Они влачат бесцветное существование, лишенное всякой поэзии. Несложная работа их душевного мира направлена на решение самых практических вопросов. Потерявшие силу, они не ведают высокого полету духа, могучих порывов душевной энергии. Они не могут мечтать о «силе», не могут взглянуть на окружающую их среду через призму критического миропонимания. Они – люди старого покроя, замкнувшиеся в сфере патриархальных взглядов и отношений. Они – «жалкая, сгорбленная, запущенная голь». Ни один из них не может сказать вместе с Аристидом Кувалдой[4]
: «Я – бывший человек… – так? Я отвержен – значит, я свободен от всяких пут и уз… Значит, я могу наплевать на все! Я должен по роду своей жизни отбросить в сторону все старое… все минуты и приемы отношений к людям… И я должен воспитать в себе что-то новое…»Дня того, чтобы обрести силу, чтобы сбросить одежду «ветхого человека», бродягам и босякам, фигурирующим в очерках Максимова, нужно было пройти длинный и тернистый путь развития. Они должны были мало-помалу разорвать последние узы, связывающие их с патриархальным строем, должны были выйти из-под его покровительства. Они должны были навсегда забыть предания о тех отдаленных временах, когда для старых калик перехожих строились в Москве особые палаты, когда убогие принимались в придворный штат и назывались «верховыми богомольцами». Они должны были убедиться, что старинный взгляд на получаемую им «неизбывную, всегда заусловленную подать» мало-помалу отживает свое время, что кругом них совершается коренной перелом экономической и общественной жизни, что везде старые порядки уступают место новым; везде люди старинного покроя сходят с исторической сцены.

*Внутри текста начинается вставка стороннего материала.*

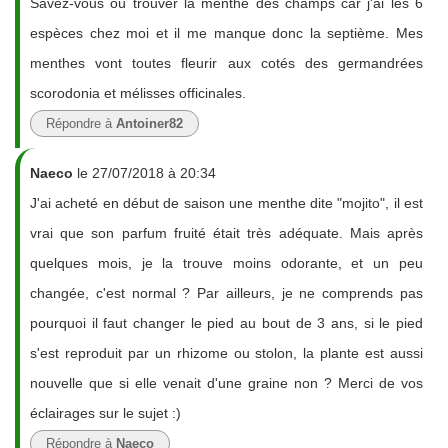
Savez-vous où trouver la menthe des champs car j'ai les 6
espèces chez moi et il me manque donc la septième. Mes
menthes vont toutes fleurir aux cotés des germandrées
scorodonia et mélisses officinales.
Répondre à
Antoiner82
Naeco
le 27/07/2018 à 20:34
J'ai acheté en début de saison une menthe dite "mojito", il est
vrai que son parfum fruité était très adéquate. Mais après
quelques mois, je la trouve moins odorante, et un peu
changée, c'est normal ? Par ailleurs, je ne comprends pas
pourquoi il faut changer le pied au bout de 3 ans, si le pied
s'est reproduit par un rhizome ou stolon, la plante est aussi
nouvelle que si elle venait d'une graine non ? Merci de vos
éclairages sur le sujet :)
Répondre à
Naeco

Калики перехожие и нищеброды должны были приблизиться к «голи мещанской и постепенно слиться с ней; ими должно было овладевать «отчаяние бездолья» по мере того, как они выступали на новое поприще борьбы за существование.
Только среди новых условий борьбы за существование бродяги и босяки могли переродиться духовно и нравственно. Только очутившись вне всего человеческого «общежития», на последних ступенях обыкновенной лестницы, и смотря издали на потерянный для них «рай», они сумели расширить свой умственный кругозор, поняли и низко оценили недоступные отныне для них блага и счастье обеспеченного «буржуазного» существования, прониклись критическим миропониманием. Только тогда их душевный мир раскрылся в новых резко образных чувств, стремлений и настроений. Только тогда они вышли из своей душевной апатии, начали жить порывами могучей энергии, мечтать о душевных подвигах и душевной силе. Создали себе идеал «сверхчеловеческой» мощи, выработали новые нравственные убеждения.
Одним словом, они только тогда начали воспитывать в себе «нового» человека, образ которого рисовал себе Аристид Кувалда, – нового человека, «который отбросил в сторону все старое». Только тогда они забыли о страданиях Лазаря[5]
и Алексея Божьего человека[6], Иосифа Прекрасного[7] и Иосафата, царевича индийского[8], и в своих легендах и сказаниях начали проповедовать о «сильных и смелых людях, умеющих сильно любить, способных на героические подвиги – о молодом Данко[9], вырывающем из своей груди могучее сердце и освещающем этим сердцем, как факелом, путь человечества к счастью во тьме густого, бесконечного леса, или о благородном крымском хане Мосомайми Эль Асвабе[10], на склоне лет живущем полнотой юношеских, не знающих колебаний чувств.